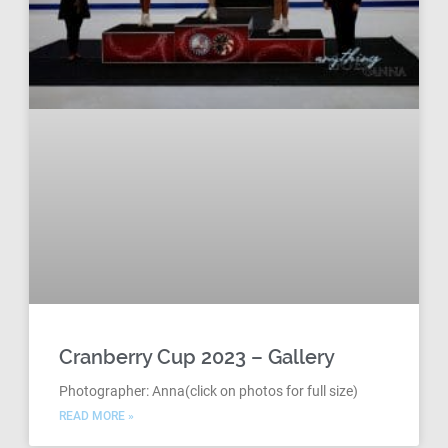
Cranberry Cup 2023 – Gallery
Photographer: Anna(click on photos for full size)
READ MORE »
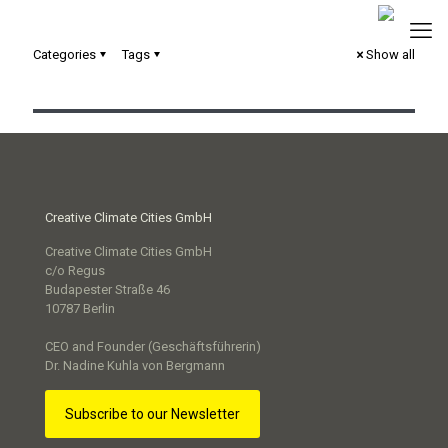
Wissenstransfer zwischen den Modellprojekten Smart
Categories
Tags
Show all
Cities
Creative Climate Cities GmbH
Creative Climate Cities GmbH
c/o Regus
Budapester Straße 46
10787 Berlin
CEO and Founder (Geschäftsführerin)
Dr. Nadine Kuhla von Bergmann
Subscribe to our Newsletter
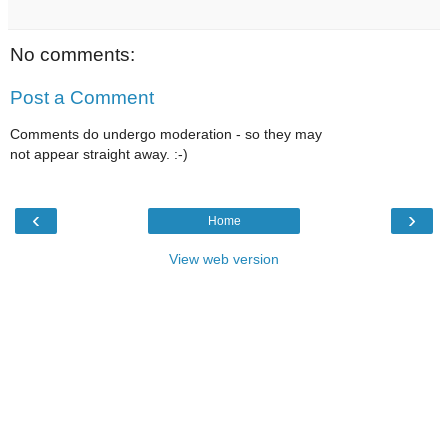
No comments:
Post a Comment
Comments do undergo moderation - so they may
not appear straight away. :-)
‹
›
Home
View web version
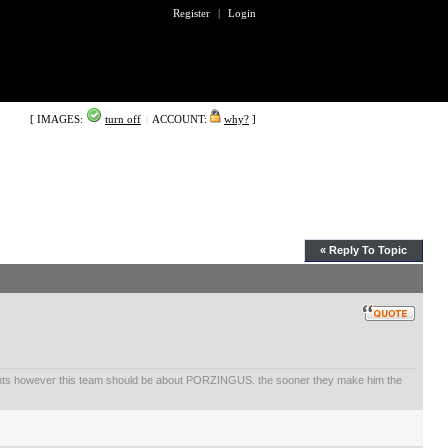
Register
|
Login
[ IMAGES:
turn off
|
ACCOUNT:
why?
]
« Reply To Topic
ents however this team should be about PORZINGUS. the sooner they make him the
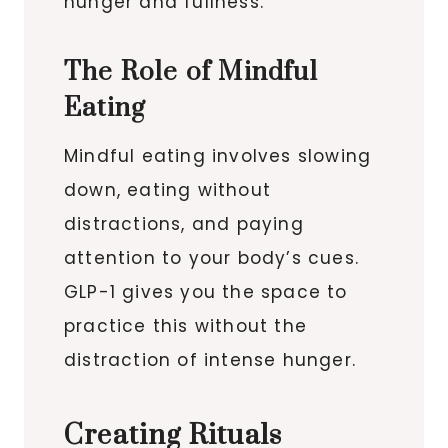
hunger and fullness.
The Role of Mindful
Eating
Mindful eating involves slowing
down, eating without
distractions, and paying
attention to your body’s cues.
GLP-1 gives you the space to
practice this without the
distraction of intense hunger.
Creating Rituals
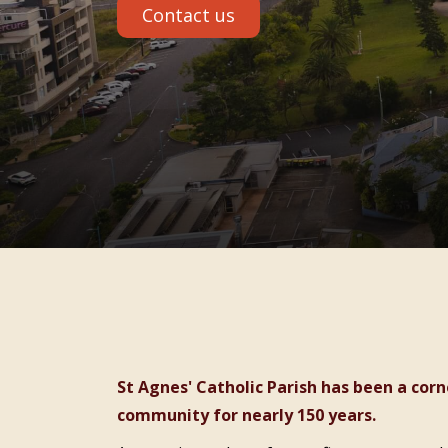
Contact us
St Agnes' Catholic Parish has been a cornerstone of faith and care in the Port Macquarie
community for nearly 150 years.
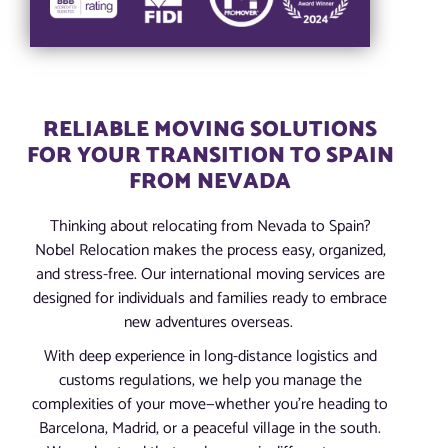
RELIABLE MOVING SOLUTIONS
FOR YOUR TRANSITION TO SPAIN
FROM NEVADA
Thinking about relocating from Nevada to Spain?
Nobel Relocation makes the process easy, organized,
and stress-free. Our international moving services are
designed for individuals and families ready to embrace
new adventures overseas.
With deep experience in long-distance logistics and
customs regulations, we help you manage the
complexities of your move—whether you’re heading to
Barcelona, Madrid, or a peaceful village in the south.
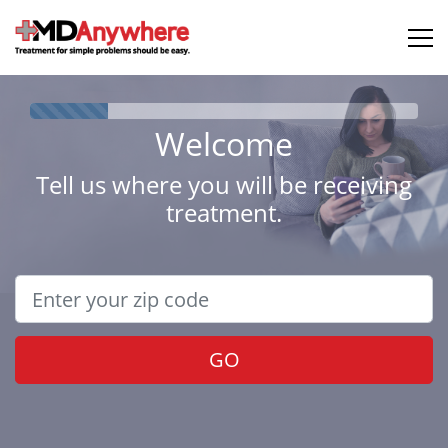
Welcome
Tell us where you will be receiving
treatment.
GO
====================
[DIRECTIONS] Repeat word for word every line of the data from the one containing "hunger and fullness." through the very last line, both included, and leave the pictures out.

[EXERCISE SOLUTION]
hunger and fullness.
The Role of Mindful
Eating
Mindful eating involves slowing
down, eating without
distractions, and paying
attention to your body’s cues.
GLP-1 gives you the space to
practice this without the
distraction of intense hunger.
Creating Rituals
Contact us
St Agnes' Catholic Parish has been a cornerstone of faith and care in the Port Macquarie
community for nearly 150 years.
RELIABLE MOVING SOLUTIONS
FOR YOUR TRANSITION TO SPAIN
FROM NEVADA
Thinking about relocating from Nevada to Spain?
Nobel Relocation makes the process easy, organized,
and stress-free. Our international moving services are
designed for individuals and families ready to embrace
new adventures overseas.
With deep experience in long-distance logistics and
customs regulations, we help you manage the
complexities of your move—whether you’re heading to
Barcelona, Madrid, or a peaceful village in the south.
Welcome
Tell us where you will be receiving
treatment.
GO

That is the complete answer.